> PROBLEM TO SOLVE:
Please reproduce the data exactly and omit the pictures.

Start of SOURCE MATERIAL

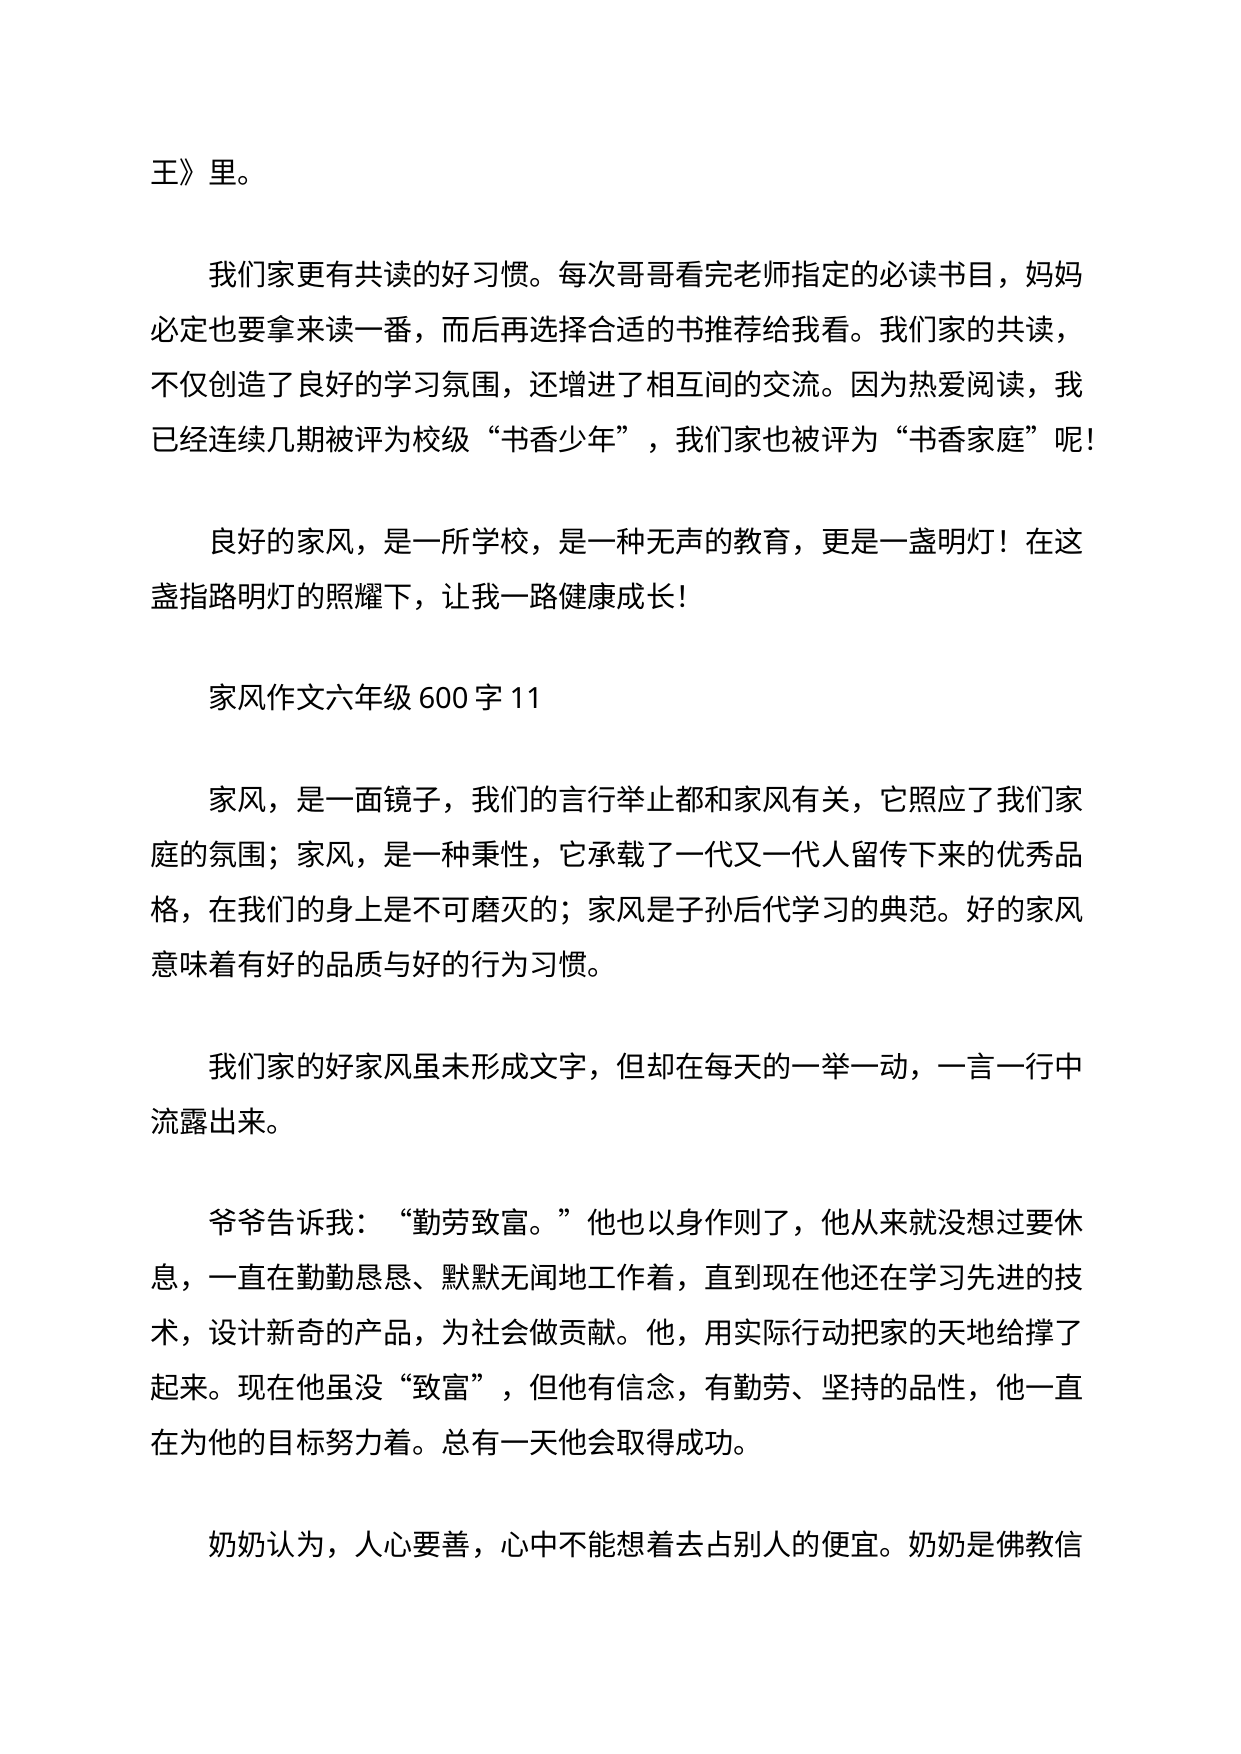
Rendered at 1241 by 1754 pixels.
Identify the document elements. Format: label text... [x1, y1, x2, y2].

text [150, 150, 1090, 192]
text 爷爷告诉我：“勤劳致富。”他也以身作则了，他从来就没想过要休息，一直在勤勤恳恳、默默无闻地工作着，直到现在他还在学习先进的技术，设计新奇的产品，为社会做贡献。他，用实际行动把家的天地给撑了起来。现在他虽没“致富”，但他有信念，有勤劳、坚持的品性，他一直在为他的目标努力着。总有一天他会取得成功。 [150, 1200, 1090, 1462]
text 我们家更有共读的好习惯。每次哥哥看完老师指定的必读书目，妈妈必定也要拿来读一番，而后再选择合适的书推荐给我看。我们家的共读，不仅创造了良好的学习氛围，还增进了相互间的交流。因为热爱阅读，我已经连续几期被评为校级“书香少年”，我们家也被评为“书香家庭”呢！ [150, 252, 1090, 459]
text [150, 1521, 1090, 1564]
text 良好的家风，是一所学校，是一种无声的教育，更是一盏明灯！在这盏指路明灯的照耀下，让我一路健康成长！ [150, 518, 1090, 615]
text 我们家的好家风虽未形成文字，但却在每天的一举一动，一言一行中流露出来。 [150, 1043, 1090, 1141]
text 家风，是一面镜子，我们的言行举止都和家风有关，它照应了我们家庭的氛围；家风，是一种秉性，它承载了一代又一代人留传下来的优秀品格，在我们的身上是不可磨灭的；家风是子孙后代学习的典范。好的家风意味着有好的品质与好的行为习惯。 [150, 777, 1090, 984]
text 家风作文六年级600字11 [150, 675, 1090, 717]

End of SOURCE MATERIAL

> WORKED SOLUTION:
Rendered at 1241 by 1754 pixels.
Identify the document elements. Format: label text... [x1, y1, x2, y2].

text [150, 150, 1090, 192]
text 爷爷告诉我：“勤劳致富。”他也以身作则了，他从来就没想过要休息，一直在勤勤恳恳、默默无闻地工作着，直到现在他还在学习先进的技术，设计新奇的产品，为社会做贡献。他，用实际行动把家的天地给撑了起来。现在他虽没“致富”，但他有信念，有勤劳、坚持的品性，他一直在为他的目标努力着。总有一天他会取得成功。 [150, 1200, 1090, 1462]
text 我们家更有共读的好习惯。每次哥哥看完老师指定的必读书目，妈妈必定也要拿来读一番，而后再选择合适的书推荐给我看。我们家的共读，不仅创造了良好的学习氛围，还增进了相互间的交流。因为热爱阅读，我已经连续几期被评为校级“书香少年”，我们家也被评为“书香家庭”呢！ [150, 252, 1090, 459]
text [150, 1521, 1090, 1564]
text 良好的家风，是一所学校，是一种无声的教育，更是一盏明灯！在这盏指路明灯的照耀下，让我一路健康成长！ [150, 518, 1090, 615]
text 我们家的好家风虽未形成文字，但却在每天的一举一动，一言一行中流露出来。 [150, 1043, 1090, 1141]
text 家风，是一面镜子，我们的言行举止都和家风有关，它照应了我们家庭的氛围；家风，是一种秉性，它承载了一代又一代人留传下来的优秀品格，在我们的身上是不可磨灭的；家风是子孙后代学习的典范。好的家风意味着有好的品质与好的行为习惯。 [150, 777, 1090, 984]
text 家风作文六年级600字11 [150, 675, 1090, 717]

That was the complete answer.